Smoot may be speaking specifically of the FSA tests, but schools across the country are grappling with a surge in standardized testing. These exams are aimed at holding schools accountable for student education, but often they end up taking valuable time and resources away from teaching tailored to the needs of individual students.
The nine-year-old’s mother, Jennifer Smoot, said she helped her daughter with the speech, but the nine-year-old wrote most of it herself.
Here is Sydney Smoot, a “well-educated young lady” in her own voice. (Please click on the arrowhead to listen)
And here is a transcript of what she said at that March meeting: “Hello fellow members of the school board. Today I will express my concerns about the FSA testing. I consider myself a well-educated young lady. However, with FSA tests, my 5 years of school all on honor roll do not matter.
“This testing looks at me as a number. One test defines me as either a failure or a success through a numbered rubric. One test at the end of the year that the teacher or myself will not even see the grade until after the school year is already over. I do not feel that all this FSA testing is accurate to tell how successful I am. It doesn’t take in account all of my knowledge and abilities, just a small percentage.
“Here are my concerns. First of all, I do not feel good about a form in the FSA that you have to sign ensuring that you can’t even discuss the test with your parents. I am not comfortable signing something like this. I have the right to talk to my parents about any and everything related to school and my education.
“Second, why am I being forced to take a test that hasn’t even been tested on students here in Florida, so how can it be valid and accurate on what I know?
“Why are we taking up most of the year stressing and prepping for one test at the end of the year when we should be taking tests throughout the year that really measure our abilities?
“My opinion is that we should take a test at the beginning of the year, middle, and at the end of the school year to accurately measure what we know.
“Third, the stress and pressure that this testing puts on me and I’m sure most students is not healthy.

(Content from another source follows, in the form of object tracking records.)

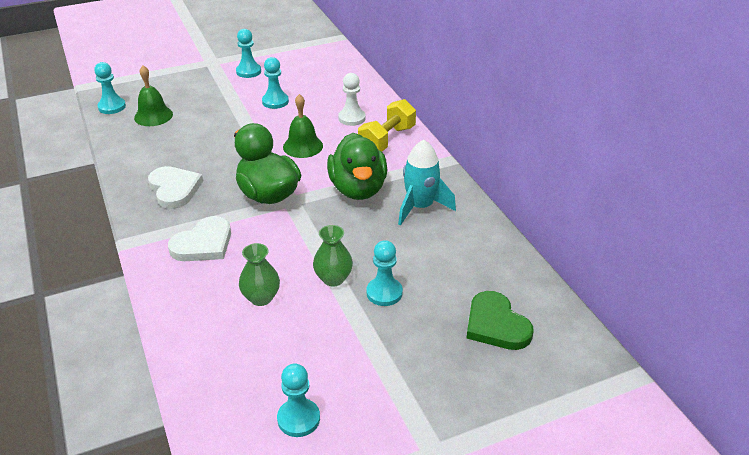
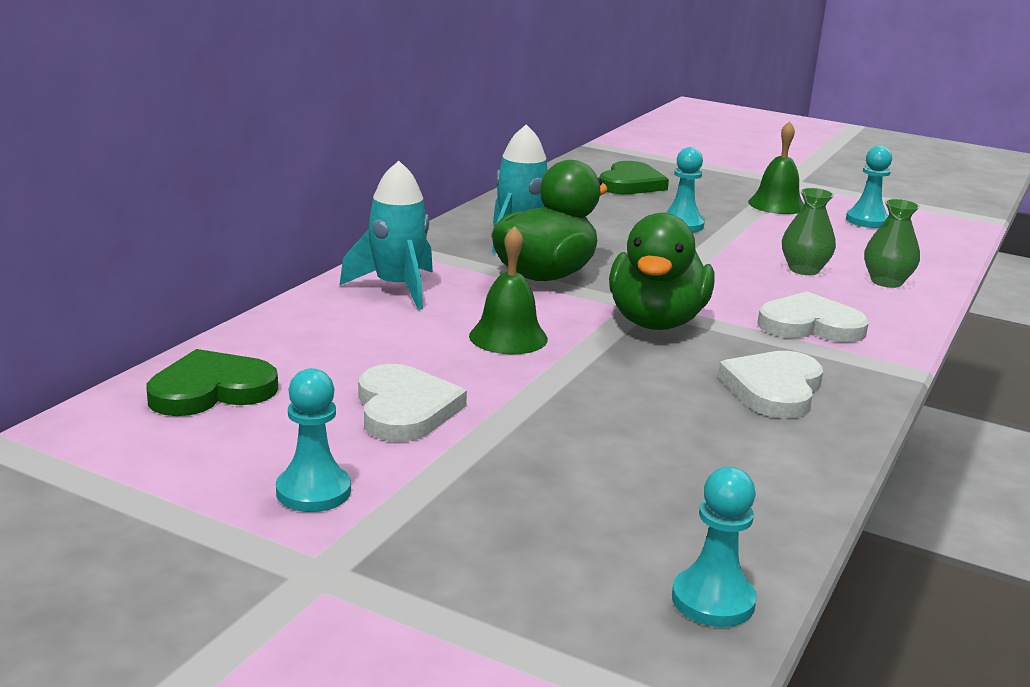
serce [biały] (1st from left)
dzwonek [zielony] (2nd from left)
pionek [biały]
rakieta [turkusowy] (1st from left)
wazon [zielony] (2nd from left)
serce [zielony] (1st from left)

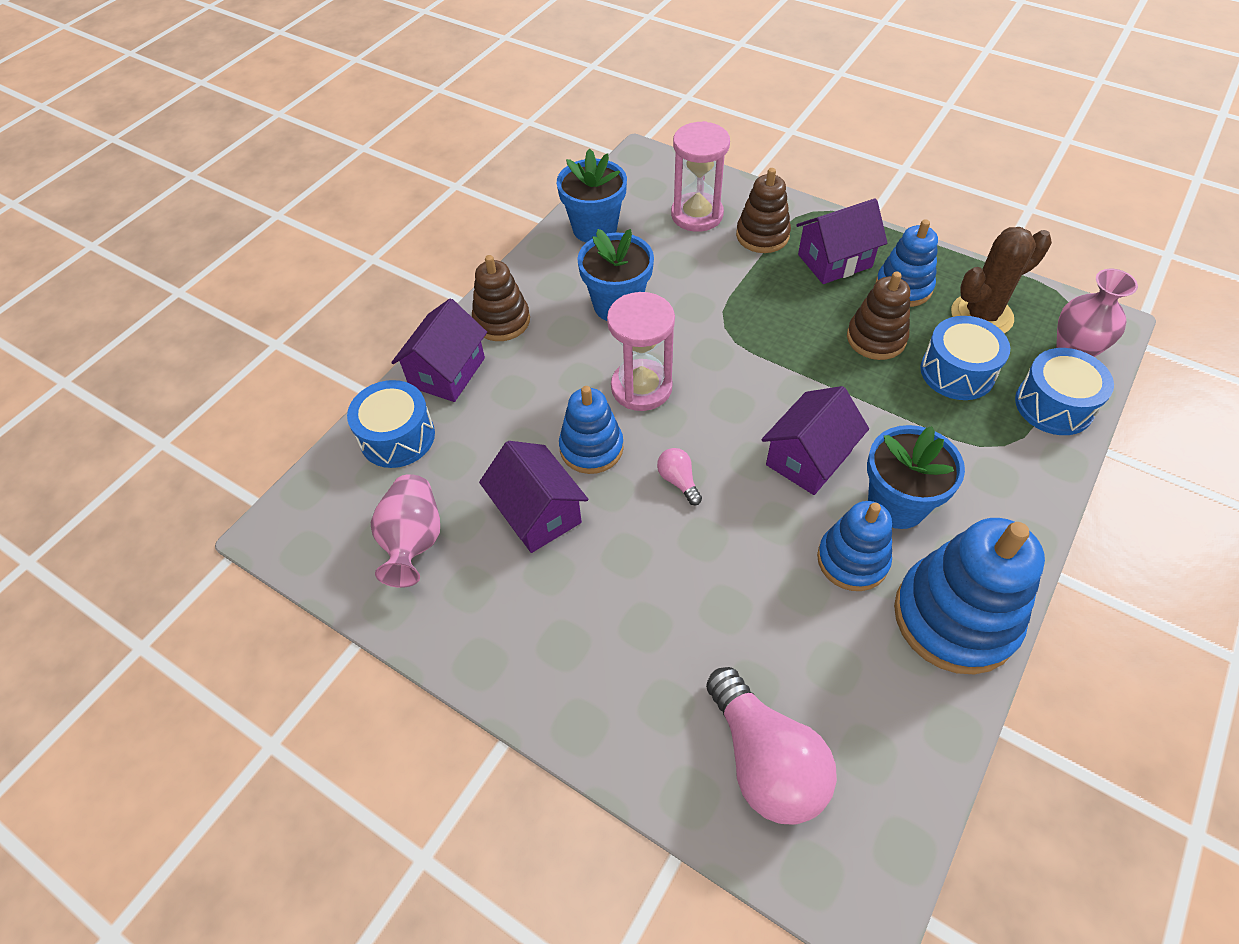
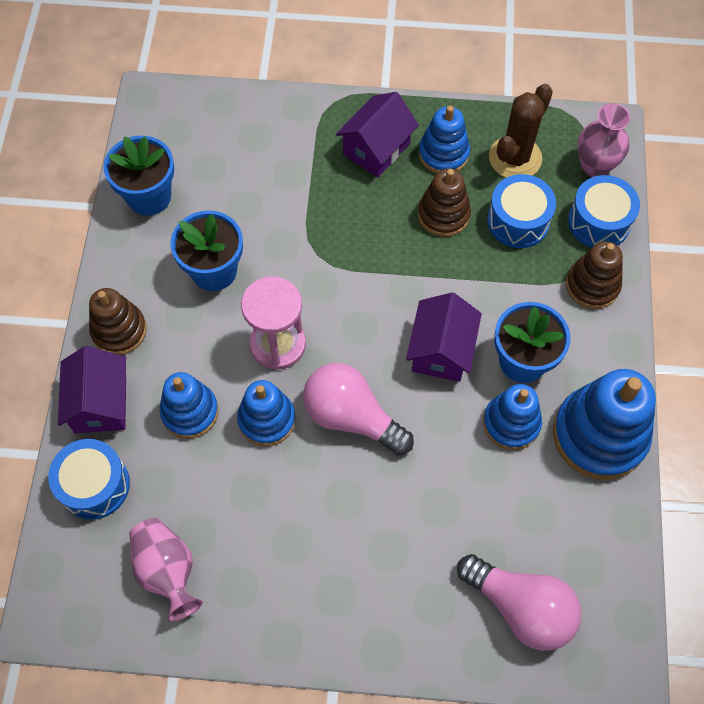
klepsydra [różowy] (2nd from left in the first image)
zabawka nakładanka [brązowy] (3rd from left)
domek [fioletowy] (2nd from left in the first image)
żarówka [różowy] (1st from left)
zabawka nakładanka [niebieski] (1st from left)

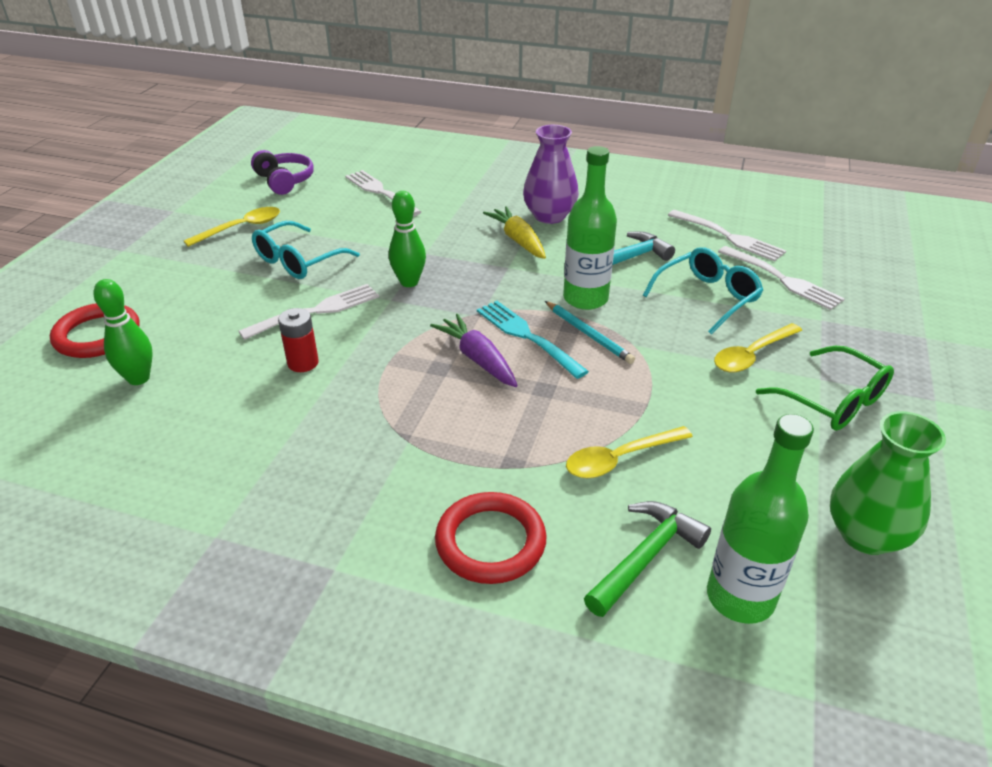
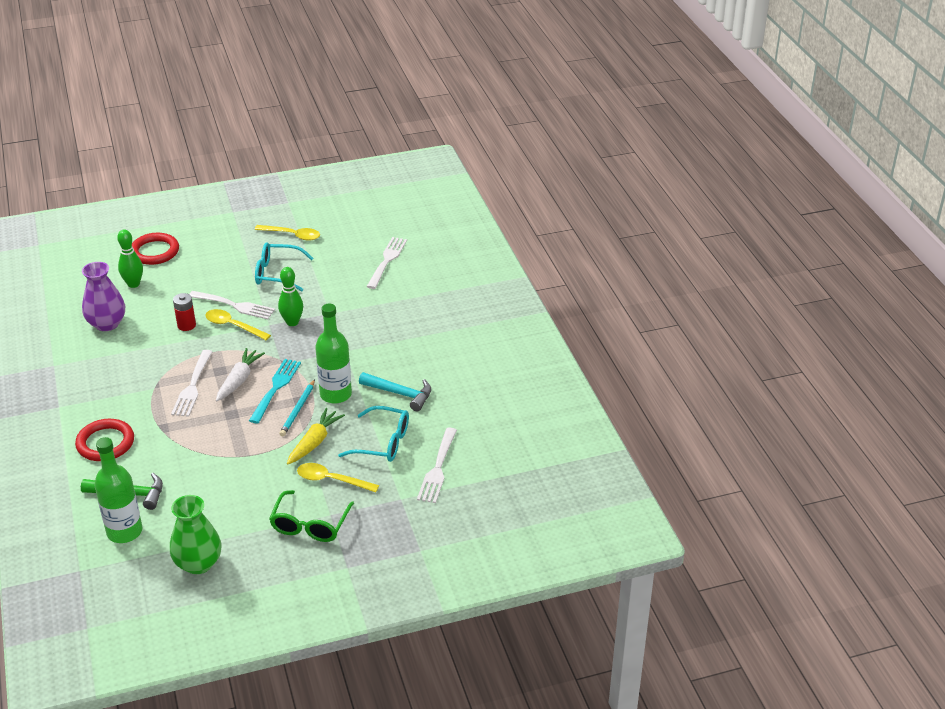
wazon [fioletowy]
słuchawki [fioletowy]
marchewka [żółty]
widelec [biały] (1st from left)
marchewka [biały]
łyżka [żółty] (1st from left)

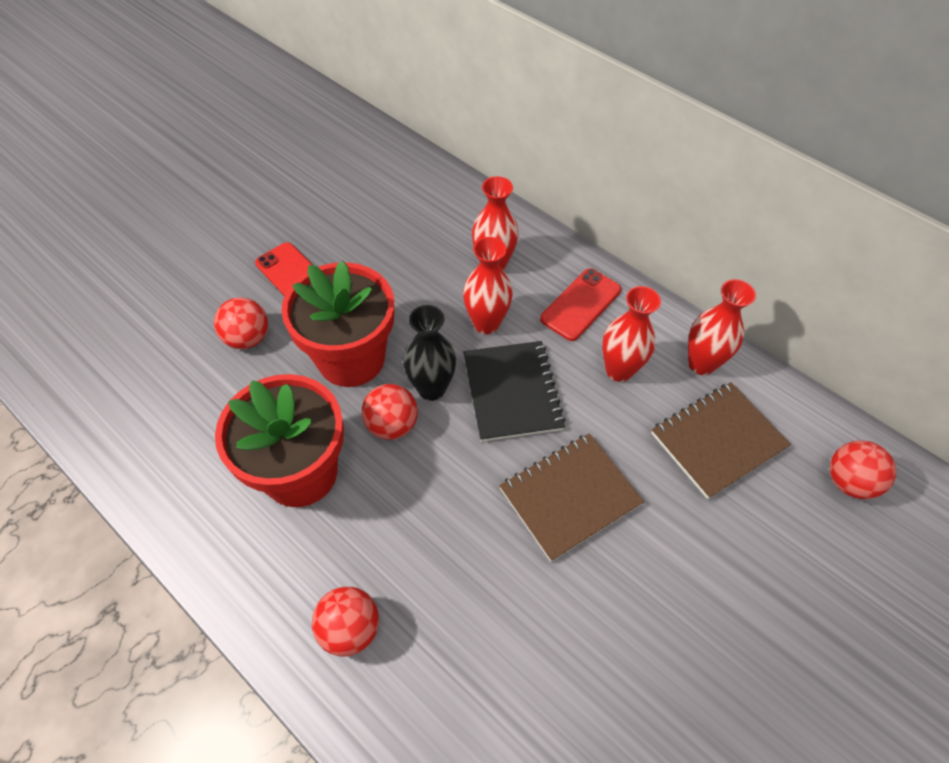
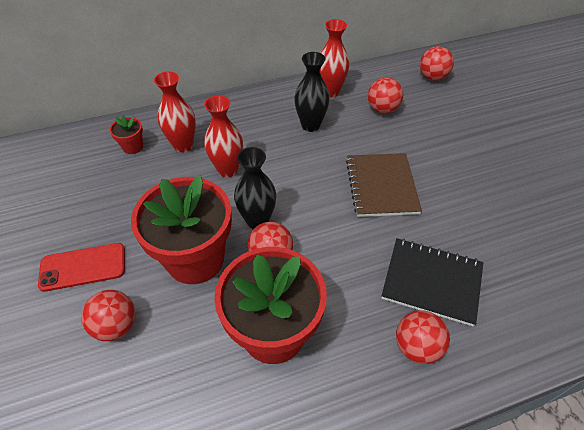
telefon [czerwony] (2nd from left in the first image)
wazon [czarny] (2nd from left)
zeszyt [czarny]
piłka [czerwony] (3rd from left)
doniczka [czerwony] (1st from left)

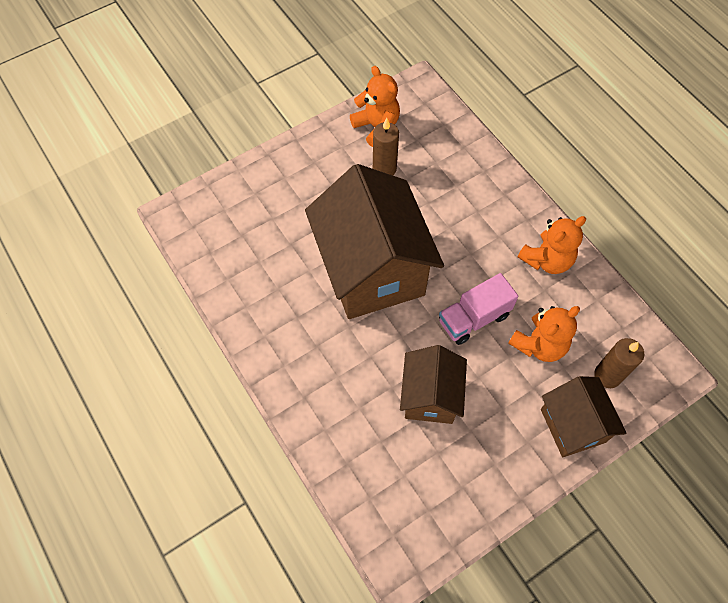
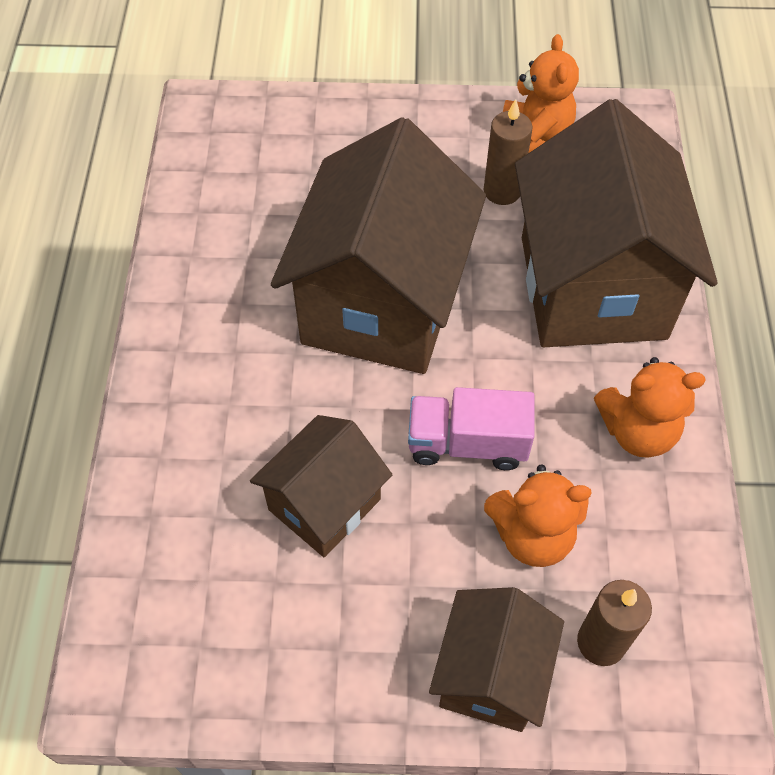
domek [brązowy] (4th from left)

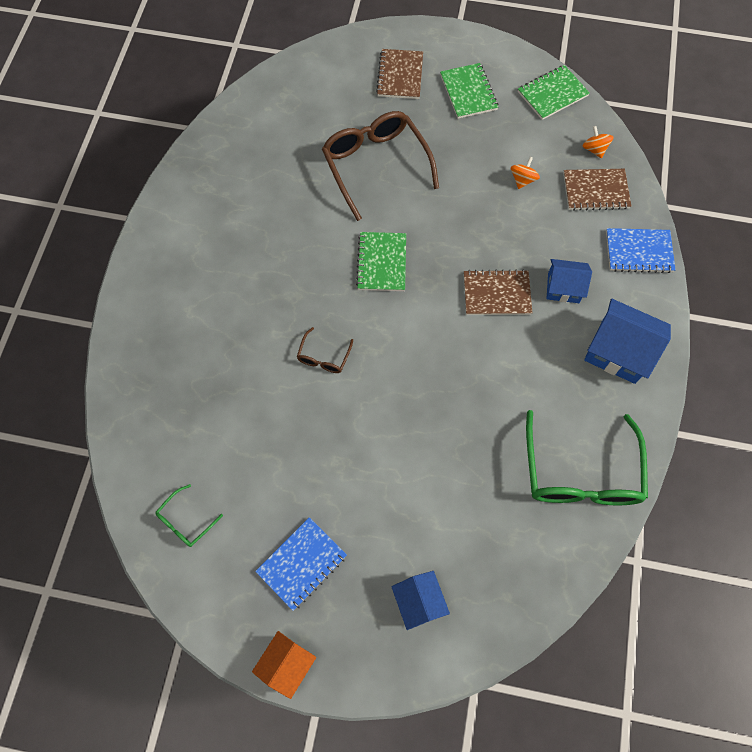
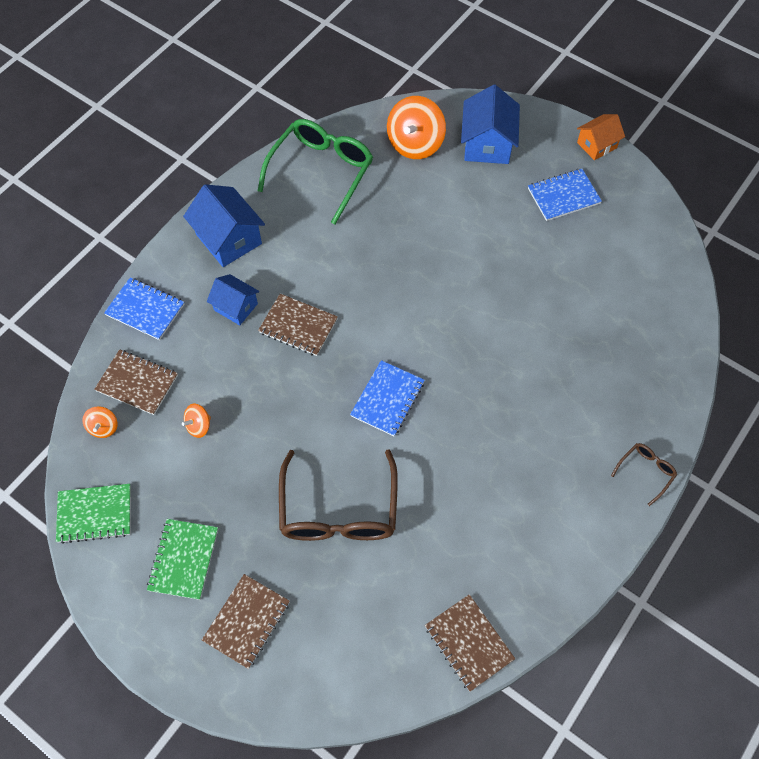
zeszyt [niebieski] (2nd from left)
okulary [brązowy] (2nd from left)
okulary [zielony] (1st from left in the first image)
domek [niebieski] (3rd from left)
bączek [pomarańczowy] (3rd from left)
zeszyt [brązowy] (4th from left)

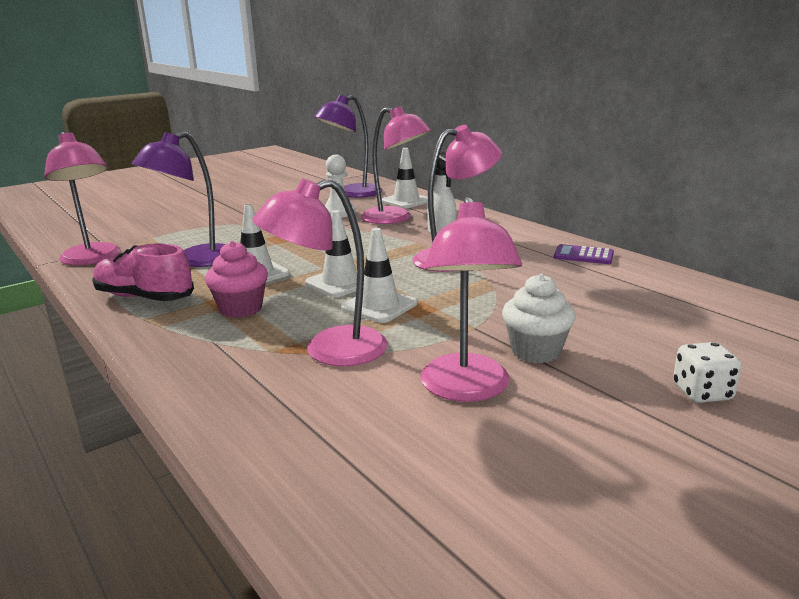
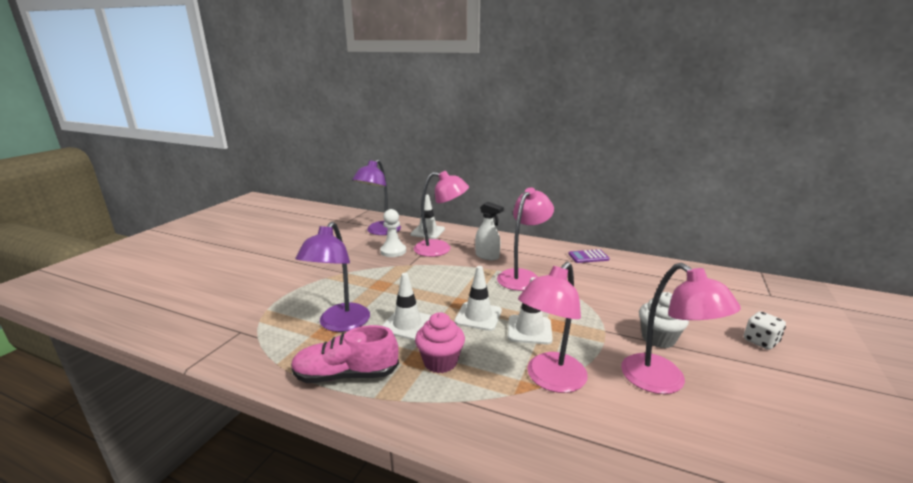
lampka [różowy] (1st from left in the first image)

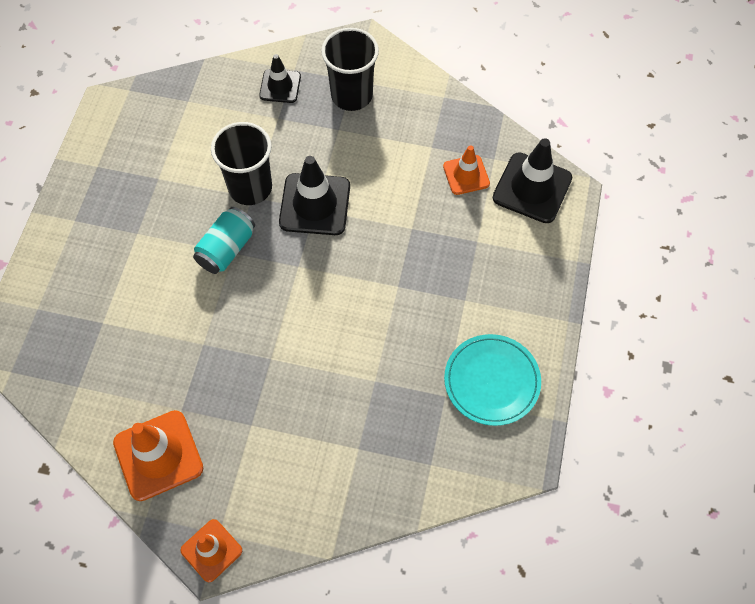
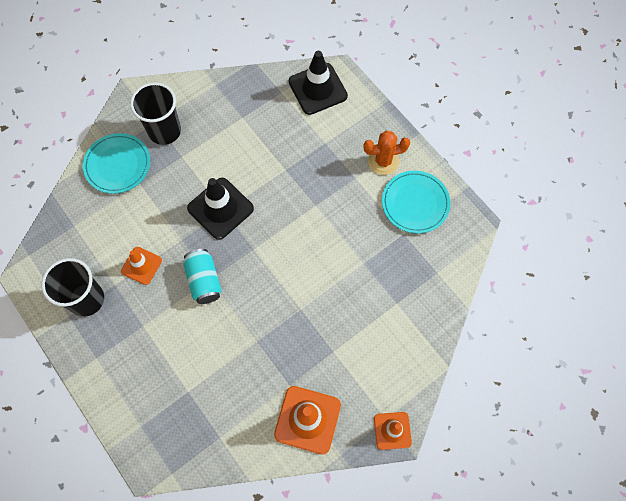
talerz [turkusowy] (1st from left)
szklanka [czarny] (1st from left)
pachołek [pomarańczowy] (1st from left)
kaktus [pomarańczowy]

Why should we have so much stress about one test when we should be learning and having fun in school?
“With all of this testing in school, more fun things in school such as recess are being eliminated because of all of the training for the tests.
“So ladies and gentlemen of the school board, I urge you to put a stop to high stakes testing today. It is not good for the schools, teachers, and students.
“Parents and students, contact your governor to put a stop to all this standardized testing. Thank you very much for your time.”
All I can say is WOW!
Even at such a young age, Smoot has the common sense, the compassion, and the presence of mind to out-Senator half of the actual Senators in Washington. I thank her parents for giving her such a practical education! The cynic in me wanted to point out that no 4th grader uses a term like “rubric.” But then I remembered my own nine-year-old grandson who uses words well beyond his years. But that is missing the point. Sydney Smoot is smart enough, and is certainly eloquent enough, to give that speech that is damn impressive on its own. So to hell with the cynicism!
I taught Public Speaking 101 on the college level – and if Sydney Smoot were my student – she would definitely receive an A+ for her oration before that Florida school board.
Tests or no tests, it is clear that Sydney Smoot has a very bright future ahead. Bravo, Sydney!